Small world. Where on wally? Name? Small area, I might know them.


----------



## Akron12Gauge (Nov 12, 2012)

shot1buck said:


> I recently purchased a 20G semi- auto shotgun. I was told was a Charles Daly and does appear to be. It was manufactured at the same company and plant that Made the Browning A-5 in Japan. My friend a collector and part time gun smith has gone over the gun and all parts match exact to the Browning A-5 shotugun. The Charles Daly is called and Auto-Pointer. The problem is that in any books that I look at for information on the gun do not mention that the Auto-Pointer was made by the company in Japan at that time they are made in later years I belevie in Turkey. The Barrel has the Japanesse manufacture on it that is the same as the Browning. Could anyone shed some light on this? Possible tell me what the Value would be of the item? It's 95% condition in regards to blueing and forend. only issue is the stock is cracked yet functional. Thanks for help guys!
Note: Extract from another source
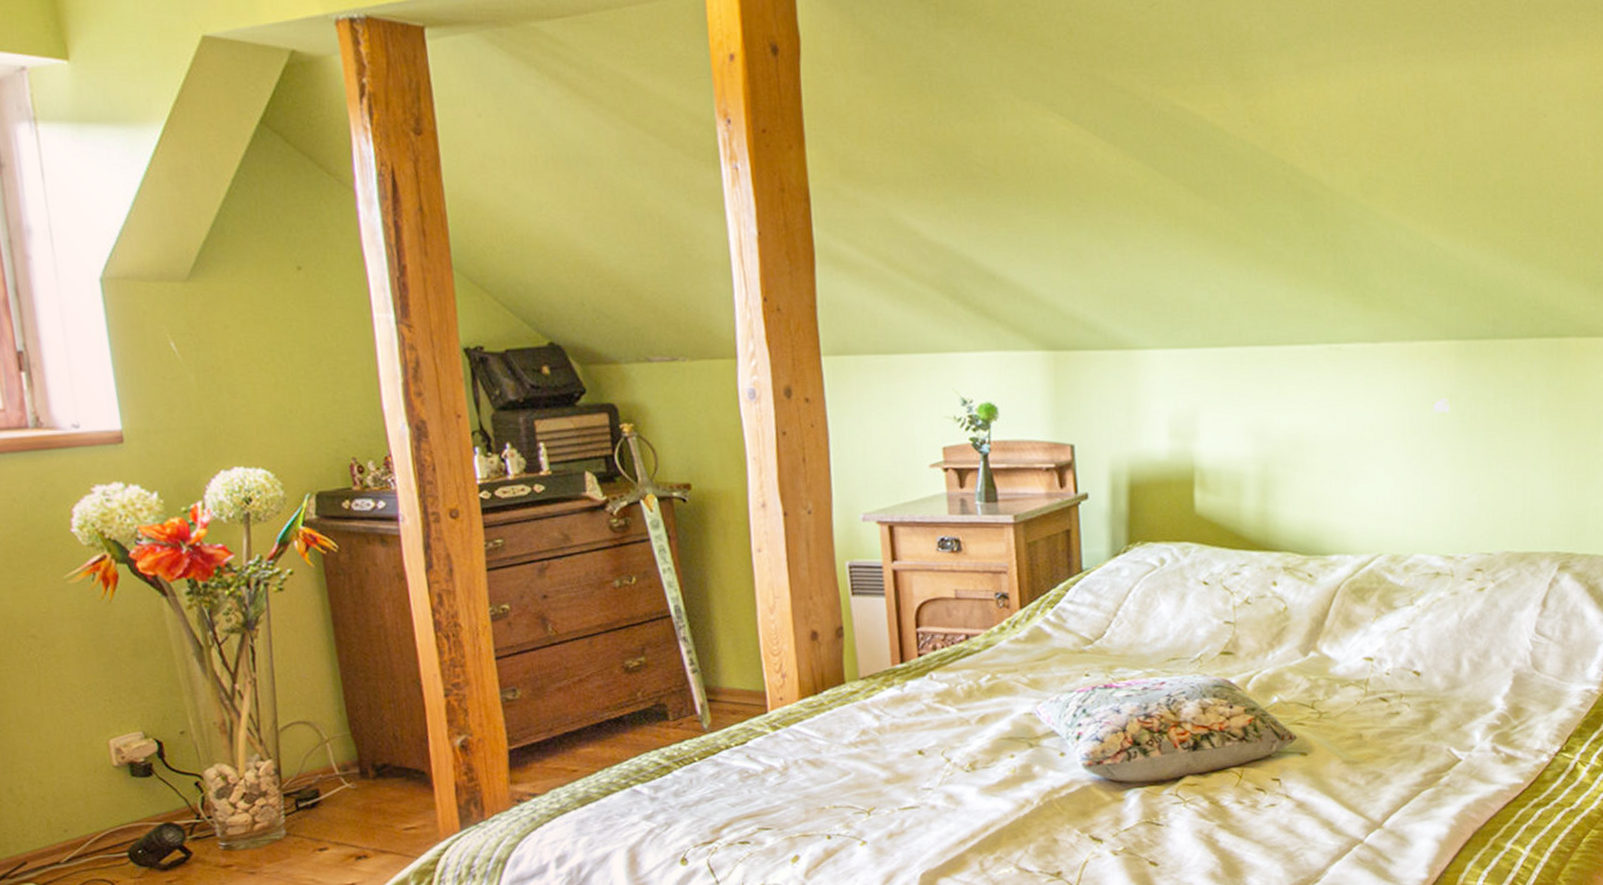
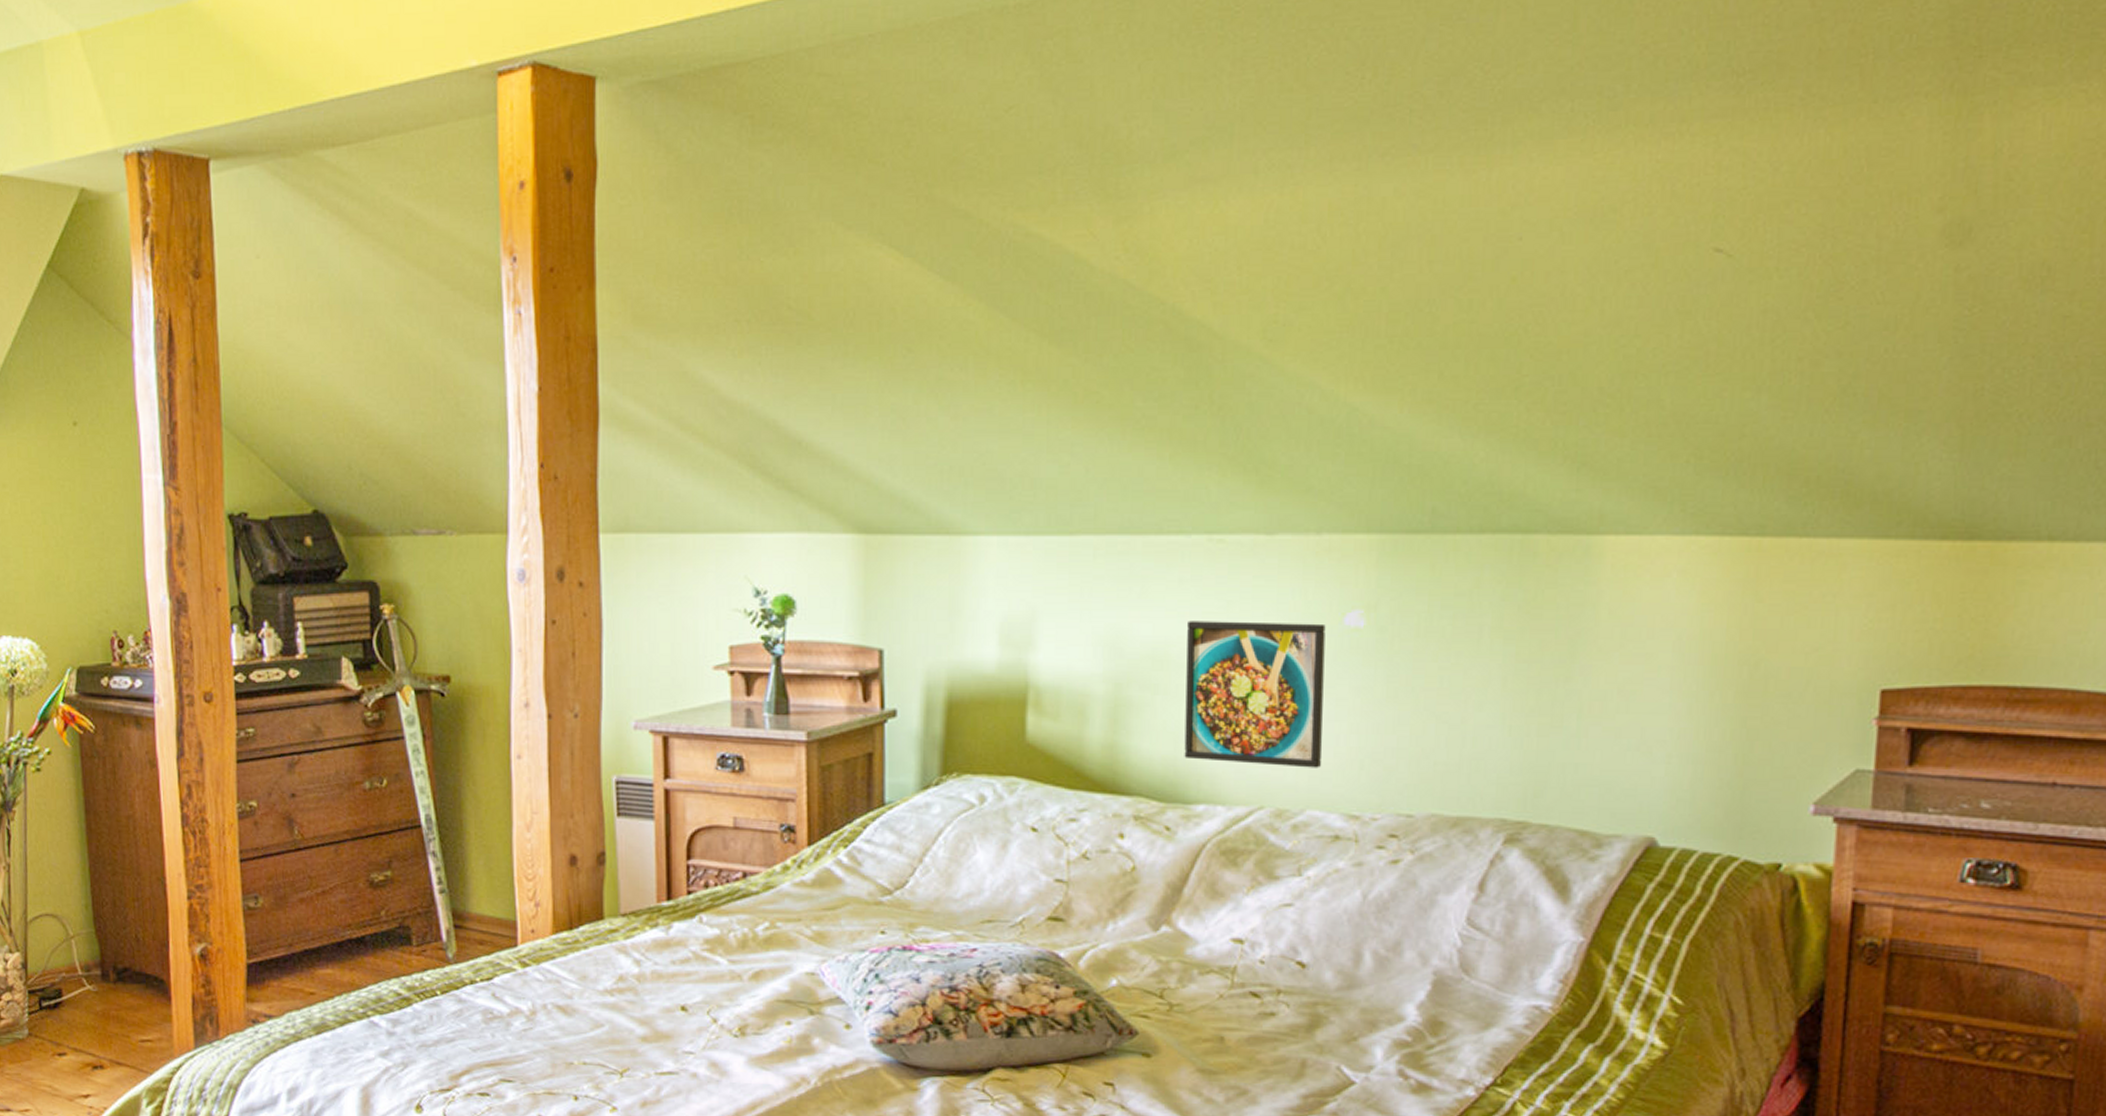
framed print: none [1316,410,1424,522] -> present [1184,621,1326,768]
I own a 12 gauge Auto Pointer. My grandfather had a Browning A5. The only difference in the two guns is the lever on the side of the Browning A5 that allows you to make the gun a single shot instead of a semi automatic. The Remington 11 is the same gun. Savage has a version of this gun as well. Only the Browning A5 has the ability to change from an auto to a single shot. I love mine. It is the best gun I have ever owned. It shots the same as my grandfather's A5. I have seem a used Auto Pointer for up to $395.


----------



## Rickscollection (Oct 23, 2021)

shot1buck said:


> I recently purchased a 20G semi- auto shotgun. I was told was a Charles Daly and does appear to be. It was manufactured at the same company and plant that Made the Browning A-5 in Japan. My friend a collector and part time gun smith has gone over the gun and all parts match exact to the Browning A-5 shotugun. The Charles Daly is called and Auto-Pointer. The problem is that in any books that I look at for information on the gun do not mention that the Auto-Pointer was made by the company in Japan at that time they are made in later years I belevie in Turkey. The Barrel has the Japanesse manufacture on it that is the same as the Browning. Could anyone shed some light on this? Possible tell me what the Value would be of the item? It's 95% condition in regards to blueing and forend. only issue is the stock is cracked yet functional. Thanks for help guys!


Do you still have this 20ga ive been looking for one to pair with my 12


----------



## M.Magis (Apr 5, 2004)

That was his only post and it was 9 years ago. I doubt you hear back.


----------



## fastwater (Apr 1, 2014)

Rickscollection said:


> Do you still have this 20ga ive been looking for one to pair with my 12


All threads in the 'Recommended Reading' sections are old informational threads only and not meant for responses.


----------



## shot1buck (Feb 23, 2011)

M.Magis said:


> That was his only post and it was 9 years ago. I doubt you hear back.


I still have it


----------



## M.Magis (Apr 5, 2004)

Sorry, for some reason I thought he quoted “Rickscollection”. Not sure what I was looking at.


----------



## shot1buck (Feb 23, 2011)

I do still have it


----------